Raising genre awareness in translation: learning processes, outcomes and the link with employability

Carmen Pérez-Llantada – Zaragoza, Spain

Background: Reportedly, lack of exposure to the particular language forms, functions and rhetorical organisation conventions established by a given disciplinary community may lead to inappropriate, rhetorically ineffective, translated/edited texts in terms of genre conventions. To help postgraduate students of translation studies to avoid this shortcoming in biomedical research articles, I decided to use explicit genre-based instruction as a challenging approach to raise their awareness of two levels of textual analysis-”rhetoric and phraseology.

Purpose: To describe this genre-based approach I will first show examples of the textual models used in the course to raise students' awareness of the rhetorical and phraseological aspects of the source language texts. I will also provide examples of the translation and editing tasks that the students carried out to put into practice genre features. Finally, I will show samples of the translated/edited texts that illustrate the students' ability to bring genre and translation assumptions into play.

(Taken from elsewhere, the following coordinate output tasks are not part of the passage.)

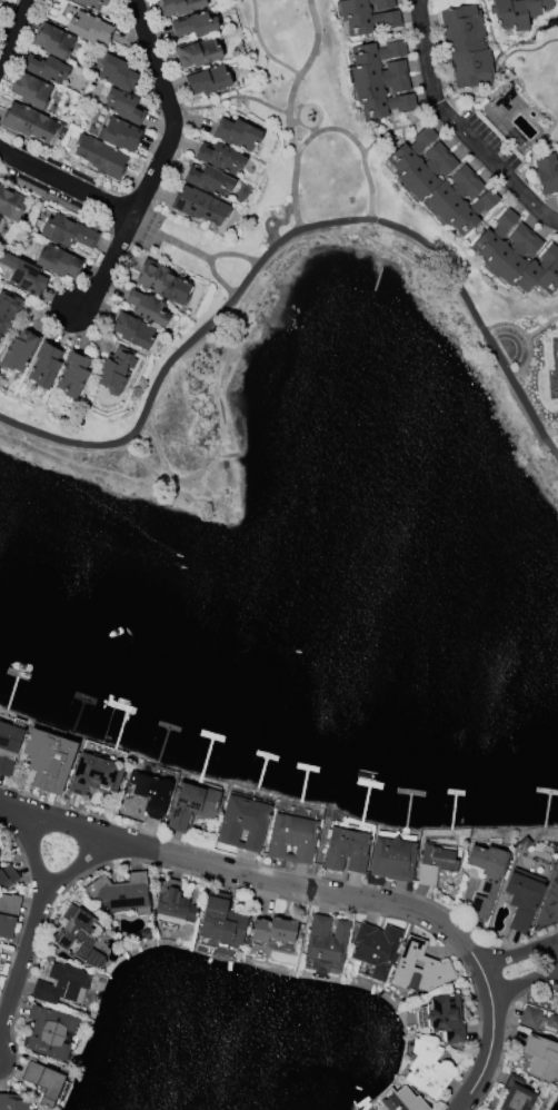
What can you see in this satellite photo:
building: (90, 3)
building: (180, 7)
building: (518, 12)
building: (367, 16)
building: (194, 25)
building: (89, 28)
road: (14, 29)
building: (53, 41)
building: (466, 46)
road: (262, 47)
building: (198, 53)
building: (46, 69)
building: (116, 74)
building: (381, 80)
building: (207, 81)
building: (31, 90)
road: (229, 97)
building: (124, 106)
road: (288, 112)
road: (295, 116)
building: (514, 122)
building: (29, 123)
road: (293, 124)
road: (398, 128)
road: (457, 128)
road: (312, 131)
building: (237, 134)
building: (120, 135)
road: (356, 144)
building: (101, 156)
building: (220, 158)
building: (547, 174)
road: (150, 178)
building: (209, 180)
building: (441, 182)
building: (10, 204)
building: (200, 206)
park: (347, 214)
road: (268, 219)
building: (68, 232)
road: (289, 236)
road: (192, 251)
building: (518, 256)
building: (58, 262)
road: (107, 267)
building: (23, 275)
road: (219, 280)
building: (162, 282)
building: (147, 307)
building: (8, 311)
road: (541, 326)
building: (134, 330)
road: (526, 337)
building: (19, 351)
building: (45, 367)
building: (116, 369)
building: (74, 375)
road: (550, 432)
river: (273, 672)
building: (8, 746)
building: (49, 760)
building: (89, 774)
building: (151, 793)
building: (192, 806)
building: (244, 824)
building: (293, 840)
road: (30, 842)
building: (525, 843)
building: (346, 851)
building: (0, 856)
road: (84, 858)
building: (393, 860)
building: (435, 864)
road: (284, 867)
building: (8, 877)
building: (486, 877)
road: (323, 893)
building: (122, 894)
building: (523, 898)
building: (175, 903)
building: (549, 906)
building: (8, 915)
building: (223, 920)
building: (274, 930)
building: (145, 934)
building: (81, 935)
building: (327, 945)
building: (376, 949)
road: (22, 962)
building: (420, 969)
road: (524, 973)
building: (62, 984)
building: (443, 1018)
building: (537, 1019)
building: (50, 1032)
road: (504, 1032)
building: (542, 1058)
building: (428, 1070)
building: (44, 1082)
building: (516, 1095)
building: (401, 1101)
building: (13, 1103)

Results: Overall, the learning outcomes observed in the translation and editing tasks indicated that the students were able to take effective decisions and find appropriate solutions by drawing on genre-based principles (for instance, those regarding adherence to the rhetorical organisation of the information, the appropriate use of phraseology across rhetorical sections, and cross-cultural variation of hedging and writer's stance).

Recommendations: As a promising practice, raising students' awareness of genre aspects may enhance employability skills in translation. The students learn to understand research article writing in context and they also adapt the target language texts appropriately according to the standard practices of the specialised disciplinary community in which these texts are produced and received.

 

Carmen Pérez-Llantada has been teaching academic writing to students of Humanities for the past 10 years. At present, she also teaches translation in the Master in Translation of Specialised Texts (University of Zaragoza). Her current interests are genre-based analyses of specialised texts from both intercultural and interlinguistic perspectives.